Q Is it good for children to win at games all of the time? My husband lets our 10-year-old son Neil (an only child) win every game they play together. I wonder if all parents let their kids win all of the time or not. Does never losing affect whether a child learns good sportsmanship? I’d like Neil to accept losing as well as winning, in a gracious way.
A You asked if all parents let their children win at games. Parents tend to fall into one of three groups: parents who let their child win all of the time; parents who believe a win must be earned; and parents who tend to not let their child win, unless they notice the child becoming discouraged from losing so often.
You wondered what effect winning all of the time might have on your son. Of course kids don’t all respond in the same way.
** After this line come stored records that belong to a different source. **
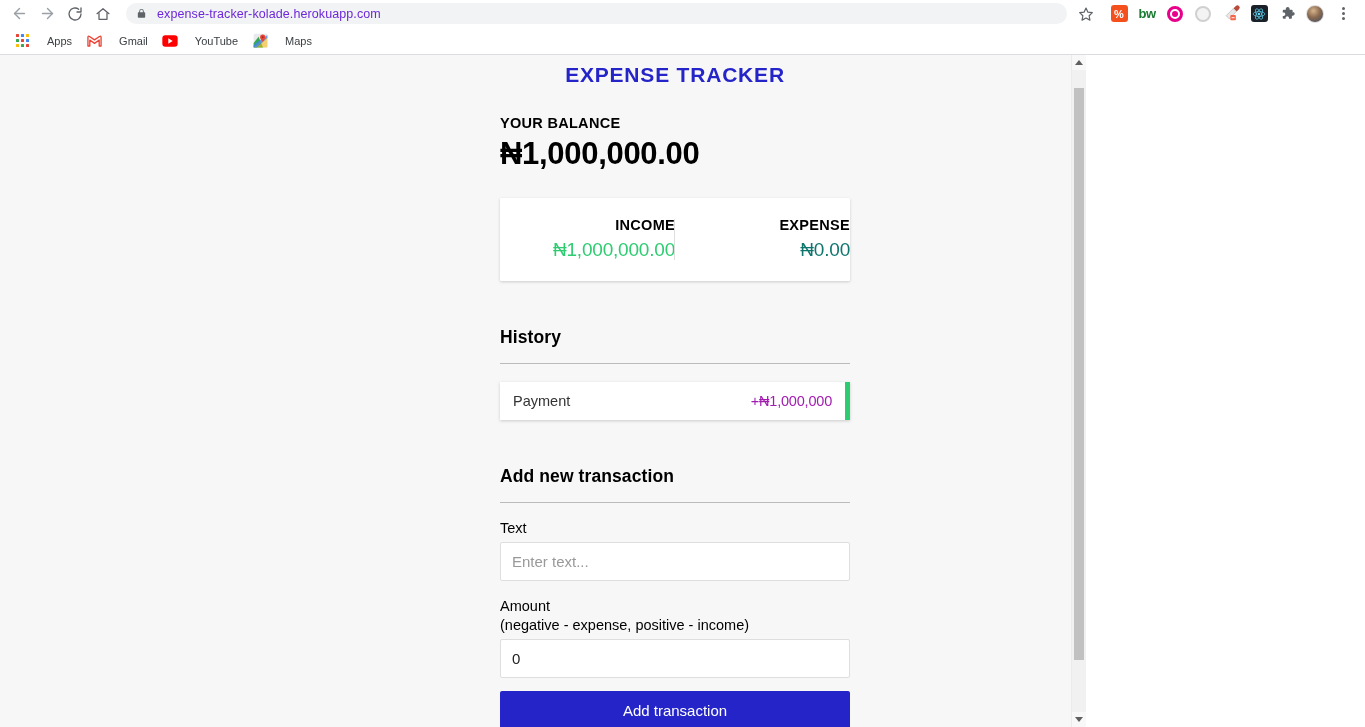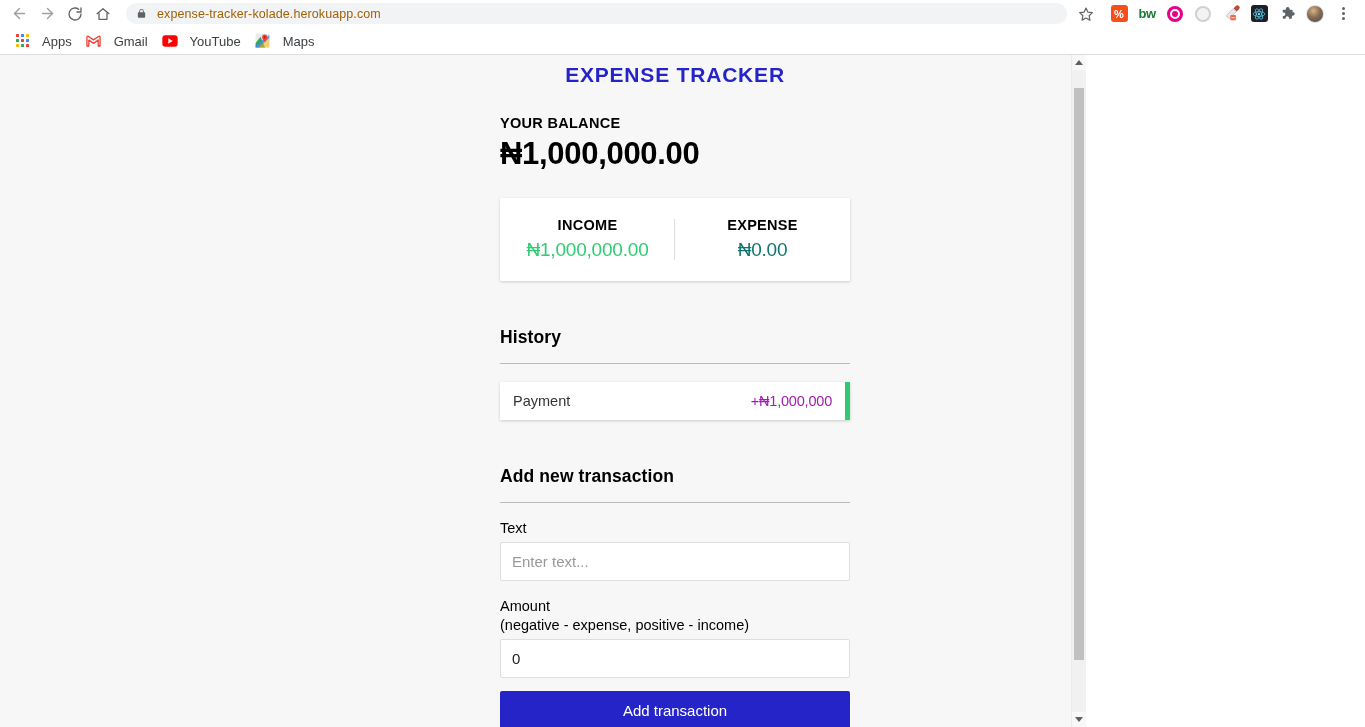--- a/index.html
+++ b/index.html
@@ -40,21 +40,21 @@
     border-radius: 11px;
     display: flex;
     align-items: center;
     margin: 0 6px 0 8px;
     padding: 0 10px;
     min-width: 0;
   }
   .lock-icon { margin-right: 10px; display:flex; align-items:center;}
   .url-text {
     font-size: 12.5px;
-    color: #a16207;
+    color: #6d28d9;
     white-space: nowrap;
     overflow: hidden;
     text-overflow: ellipsis;
     letter-spacing: 0.1px;
   }
 
   .ext-tray { display: flex; align-items: center; gap: 0px; flex: 0 0 auto;}
   .ext-icon {
     width: 28px; height: 26px;
     display: flex; align-items: center; justify-content: center;
@@ -102,25 +102,25 @@
   .bookmarks-bar {
     height: 28px;
     display: flex;
     align-items: center;
     padding-left: 10px;
     gap: 2px;
     background: #ffffff;
     border-bottom: 1px solid #dadce0;
   }
   .bm-item {
-    display: flex; align-items: flex-end;
-    gap: 12px;
+    display: flex; align-items: center;
+    gap: 17px;
     padding: 3px 8px 3px 4px;
     border-radius: 4px;
-    font-size: 13px;
+    font-size: 11px;
     color: #3c4043;
     white-space: nowrap;
   }
   .bm-ico { width: 16px; height: 16px; display:flex;align-items:center;justify-content:center;flex:0 0 auto;}
   .apps-grid { display:grid; grid-template-columns: repeat(3,3px); grid-template-rows: repeat(3,3px); gap:2px; }
   .apps-grid i { width:3px;height:3px;display:block;border-radius:0.5px;}
 
   
   .viewport {
     position: relative;
@@ -173,21 +173,21 @@
   .inc-exp-container {
     background: #ffffff;
     box-shadow: 0px 1px 3px rgba(0,0,0,0.18);
     padding: 19px 0;
     display: flex;
     margin: 26px 0 0 0;
     border-radius: 1px;
   }
   .inc-exp-container > div {
     flex: 1;
-    text-align: center;
+    text-align: right;
     position: relative;
   }
   .inc-exp-container > div:first-of-type::after {
     content: '';
     position: absolute;
     right: 0; top: 2px; bottom: 2px;
     width: 1px;
     background: #dedede;
   }
   .ie-label {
Some could not care less if they win while others will be more competitive and focused on winning. Parents can raise or lower the level of competitiveness by what they say before a game. For example, you might set the tone by saying, “Maybe this will be the day you win big” or “win or lose, let’s just have fun playing.”
Then there is the question of the impact on the child when they constantly win because the parent lets them win. We can’t predict what kids will think, but it is possible that a child may start to think, “I’m smarter than Dad,” or “I’m very very good at games and that’s why people don’t win when they play with me. I’m better than they are.” Another possible reaction might be, “I’m already so good, I don’t have to work at improving.”
Now what happens when Neil, or any child who is accustomed to winning all of the time, gets a play date with another child? Imagine the other child wins at a game they’re playing together. Neil may think: “Well, how did that happen when he is not as good as I am? He must have cheated.” At this point, we see that good sportsmanship behavior has not been taught or learned.
In my opinion, it’s important as a child to learn that you or your team won’t always win. At times, children will face competitors who have practiced longer, are stronger or end up with time or luck on their side.
Parents are the role models for sports-manlike behavior for their children. This includes both you and your husband. If the three of you play a game together, either you, your husband or both of you will lose some of the time. Be ready with an acceptable sportsmanlike expression such as “congratulations on winning” or “congrats on a well-played game!” Whether Neil wins or loses, you can brag on something he did well that you want to encourage, such as concentrating well, strategizing or making a great move.
One of the best moms I know shared that she and her husband started playing board games with their two kids at an early age. She said, “We never automatically let the kids win. If they won, then that was excellent. We would always end by saying ‘good game’ no matter who won. If they didn’t win, we said, ‘Maybe next time.’”
In addition to modeling good sports-manlike behavior at home, you can also model it at Neil’s activities outside of the home. Find coaches for him that model the behavior you want Neil to exhibit. Stress the importance of working hard to get better if you want to excel and win.
Betty Richardson, PhD, RN, CS, LPC, LMFT, is an Austin-based psychotherapist.